Lurking primarily in the shadows in deceptive ways, she has her moment in the spotlight with “He Vas My Boyfriend,” which ended up being my favourite musical number of the night — along with Johnston’s “Please Don’t Touch Me” at the beginning of the show. Both Hopkins and Johnston exemplified the personas of their effortlessly powerful characters with lit-from-inside confidence and sensuality. I was most pleased with the delicious marriage of chair choreography, shakes, stomps, one-liner jokes and their impeccable charisma to display it all. 

Throughout the night, the delicate usage of lighting and the swift yet poignant movement of the actors on stage created one of the most enjoyable theatre experiences I’ve had for a long time. I will remember Young Frank for its intelligent lighting usage and flawless timing in utilizing sound effects. 
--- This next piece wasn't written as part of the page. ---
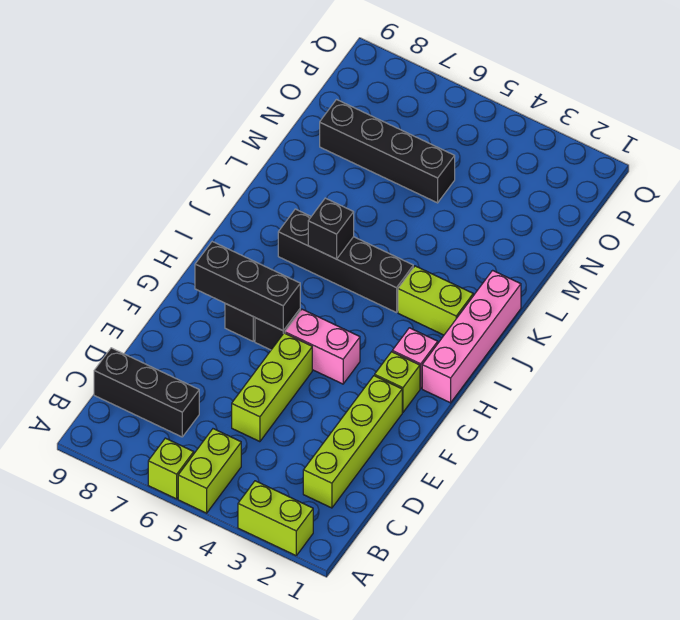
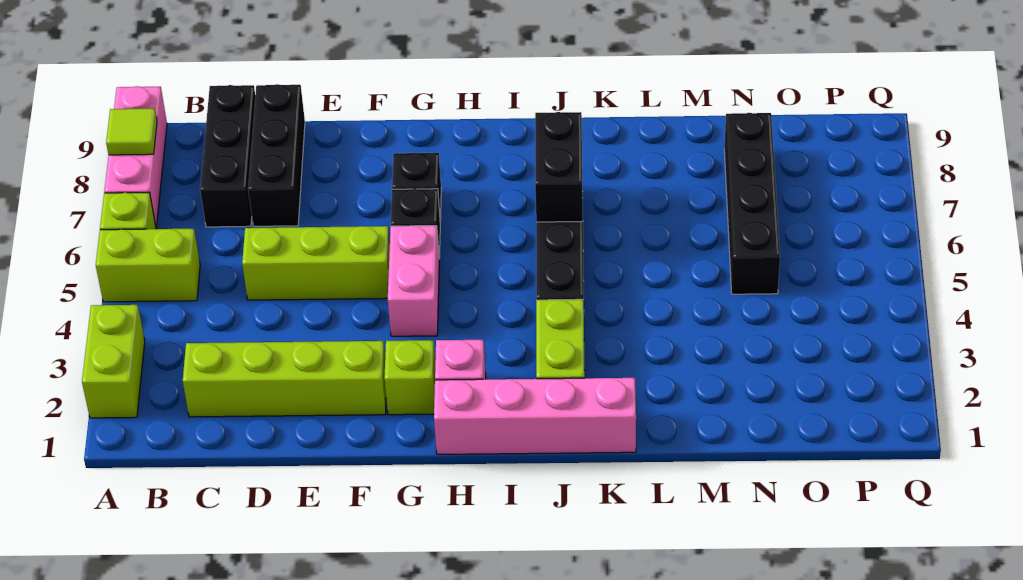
none -> pink 1x3 brick [104,86,167,227]
none -> lime 1x1 tile [106,108,157,155]
black 1x3 brick [195,242,300,331] -> black 1x3 brick moved to [248,84,305,226]
black 1x1 brick [308,198,354,259] -> black 1x2 brick [535,112,583,222]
It is impossible to skim over the wonderful dance sequences of Moore’s Monster and Hopkins’ Blucher. Separated by a white sheet, the two added an incredibly dramatic flare to the show. 

Young Frank managed to tastefully break the fourth wall — something which is, in actuality, a very difficult task. I deeply enjoyed the small bits and pieces where cast members interacted with audience members, coming close to their seats and offering camped-up drama the entire time. 

It is safe to say that the show had a few drawbacks: the constant moving of set pieces, the occasional hiccups in placing tables and locking things in place hampered the overall fluidity of the show. In other instances, the overwhelming and repetitive reactions of the town villagers to Dr. Frankenstein’s loose Monster interrupted the smooth storytelling. The audience was subjected to a multitude of occasions of villager mania that I wish had been reined in. 

Overall, though, Young Frank was one of the most singular experiences of drama I’ve had at U of T. From its amazing cast, musical pieces, set design, and production, one can see just how many hours of work and dedication it took to put on one hell of a show. A huge congratulations to all those involved! Your verve for comedy, drama, and art left me only more excited to see what else can be cooked up by students in our beloved community.